Technically, the API works with bearer authentication, a test and a production environment, and interactive OpenAPI 3.1.2 documentation at energyausweis.de/api. API usage is free for partners; only the certificates themselves are billed via the standard product.
FAQ
What changes for me as an estate agent on the day after the GModG is promulgated? § 80 (4) (presentation and handover) and § 87 (listing disclosure) apply in their GModG wording; § 108 contains the new fine offences — three of them (nos. 18, 19, 21) hit estate agents directly with up to €10,000 per offence. The renaming "GEG → GModG" follows only six months later; until then the new sections are already legally in force.
Who is liable for a faulty listing — the owner or the estate agent? Both. § 87 (1) GModG draft names sellers, landlords and estate agents expressly where any of them is responsible for the publication. Under the UWG, the Federal Court of Justice (BGH, I ZR 232/16) has confirmed the estate agent's responsibility since 2017.
How high is the fine risk for an incorrect energy certificate entry in a listing? Formally up to €10,000 per offence (§ 108 (1) no. 21 in conjunction with (2) no. 2 GModG draft). In practice, fines under the current GEG were rare and usually three- to four-digit amounts. The economically more relevant risk are UWG warning letters — typical contractual penalties of €3,000 to €5,000 per breach plus warning costs.
Does the A+ to H class for residential buildings stay, or does the scale change?
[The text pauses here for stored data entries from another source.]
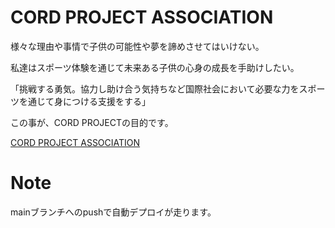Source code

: # CORD PROJECT ASSOCIATION
様々な理由や事情で子供の可能性や夢を諦めさせてはいけない。

私達はスポーツ体験を通じて未来ある子供の心身の成長を手助けしたい。

「挑戦する勇気。協力し助け合う気持ちなど国際社会において必要な力をスポーツを通じて身につける支援をする」

この事が、CORD PROJECTの目的です。

[CORD PROJECT ASSOCIATION]((http://cord-project.jp/))

# Note
mainブランチへのpushで自動デプロイが走ります。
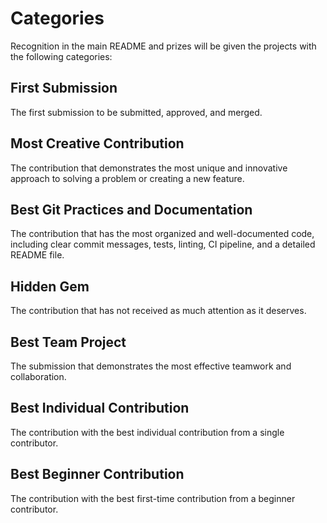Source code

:# Categories

Recognition in the main README and prizes will be given the projects with the following categories:

## First Submission

The first submission to be submitted, approved, and merged.

## Most Creative Contribution

The contribution that demonstrates the most unique and innovative approach to solving a problem or creating a new feature.

## Best Git Practices and Documentation

The contribution that has the most organized and well-documented code, including clear commit messages, tests, linting, CI pipeline, and a detailed README file.

## Hidden Gem

The contribution that has not received as much attention as it deserves.

## Best Team Project

The submission that demonstrates the most effective teamwork and collaboration.

## Best Individual Contribution

The contribution with the best individual contribution from a single contributor.

## Best Beginner Contribution

The contribution with the best first-time contribution from a beginner contributor.
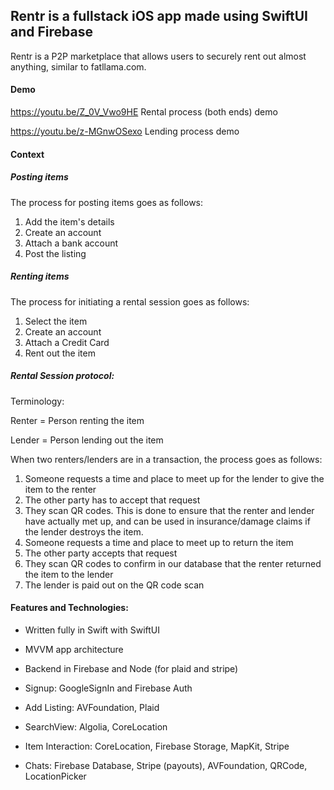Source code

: 
## Rentr is a fullstack iOS app made using **SwiftUI** and **Firebase**
Rentr is a P2P marketplace that allows users to securely rent out almost anything, similar to fatllama.com.

#### Demo

https://youtu.be/Z_0V_Vwo9HE Rental process (both ends) demo

https://youtu.be/z-MGnwOSexo Lending process demo

#### Context

##### Posting items

The process for posting items goes as follows:

1. Add the item's details
2. Create an account
3. Attach a bank account
4. Post the listing

##### Renting items

The process for initiating a rental session goes as follows:

1. Select the item
2. Create an account
3. Attach a Credit Card
4. Rent out the item

##### Rental Session protocol:

Terminology: 

Renter = Person renting the item

Lender = Person lending out the item

When two renters/lenders are in a transaction, the process goes as follows:

1. Someone requests a time and place to meet up for the lender to give the item to the renter
2. The other party has to accept that request
3. They scan QR codes. This is done to ensure that the renter and lender have actually met up, and can be used in insurance/damage claims if the lender destroys the item.
4. Someone requests a time and place to meet up to return the item 
5. The other party accepts that request
6. They scan QR codes to confirm in our database that the renter returned the item to the lender
7. The lender is paid out on the QR code scan

#### Features and Technologies:
- Written fully in Swift with SwiftUI
- MVVM app architecture
- Backend in Firebase and Node (for plaid and stripe)

- Signup: GoogleSignIn and Firebase Auth
- Add Listing: AVFoundation, Plaid 
- SearchView: Algolia, CoreLocation
- Item Interaction: CoreLocation, Firebase Storage, MapKit, Stripe
- Chats: Firebase Database, Stripe (payouts), AVFoundation, QRCode, LocationPicker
The scale stays nationally at A+ to H (overview fact-check). What changes is the indicator in the listing — primary energy demand instead of final energy demand (§ 87 GModG draft) — and the underlying primary energy factors (Annex 4). New certificates may therefore show shifted classes.
Does an energy certificate issued before entry into force remain valid? Yes, until its expiry date (ten years after issuance). For such certificates, the transitional rule in § 112 (3) GModG draft applies for the listing — the current disclosure (final energy) remains valid. Where a certificate is mandatory and none exists, a new one must be issued under the new law. More on this in Will energy certificates expire from May 2026?.
Can I outsource certificate issuance without giving up my brand? Yes — through an integration under your own brand into your CRM or estate-agent portal. Issuance is handled by an external partner with the DIN V 18599 quality seal, DIBt registration and certified energy consultants; the client experiences your brand end-to-end. Technical interface: Energyausweis API.
Conclusion: what to do as an estate agent before entry into force
Three steps make any estate agency GModG-ready — regardless of the exact date of promulgation:
When does outsourcing pay off? Rule of thumb: from five to ten new certificates per year, an external source pays for itself; from twenty onwards, direct API integration into the CRM or estate-agent portal becomes the obvious solution — lower unit cost, lower liability risk, the client stays end-to-end in your brand.
If you are considering an API integration, you can find the interactive documentation at energyausweis.de/api and send first requests against the test environment. For tailored package solutions — such as a direct CRM integration or ordering under your own brand in the estate-agent portal — we are happy to make time for a conversation.
For the legal detail, the overview fact-check on the cabinet draft remains your reference — from the table of contents of §§ 79–88 to Annex 4 (primary energy factors) and the entry-into-force logic in Article 9.
Legal notice. This article relates to the cabinet draft of the Building Modernisation Act of 13 May 2026. The Bundestag and Bundesrat may make changes before promulgation. Wording such as "proposed", "in the draft" and "after entry into force" is to be understood in that sense. Specific section numbers may differ slightly in the final statutory text.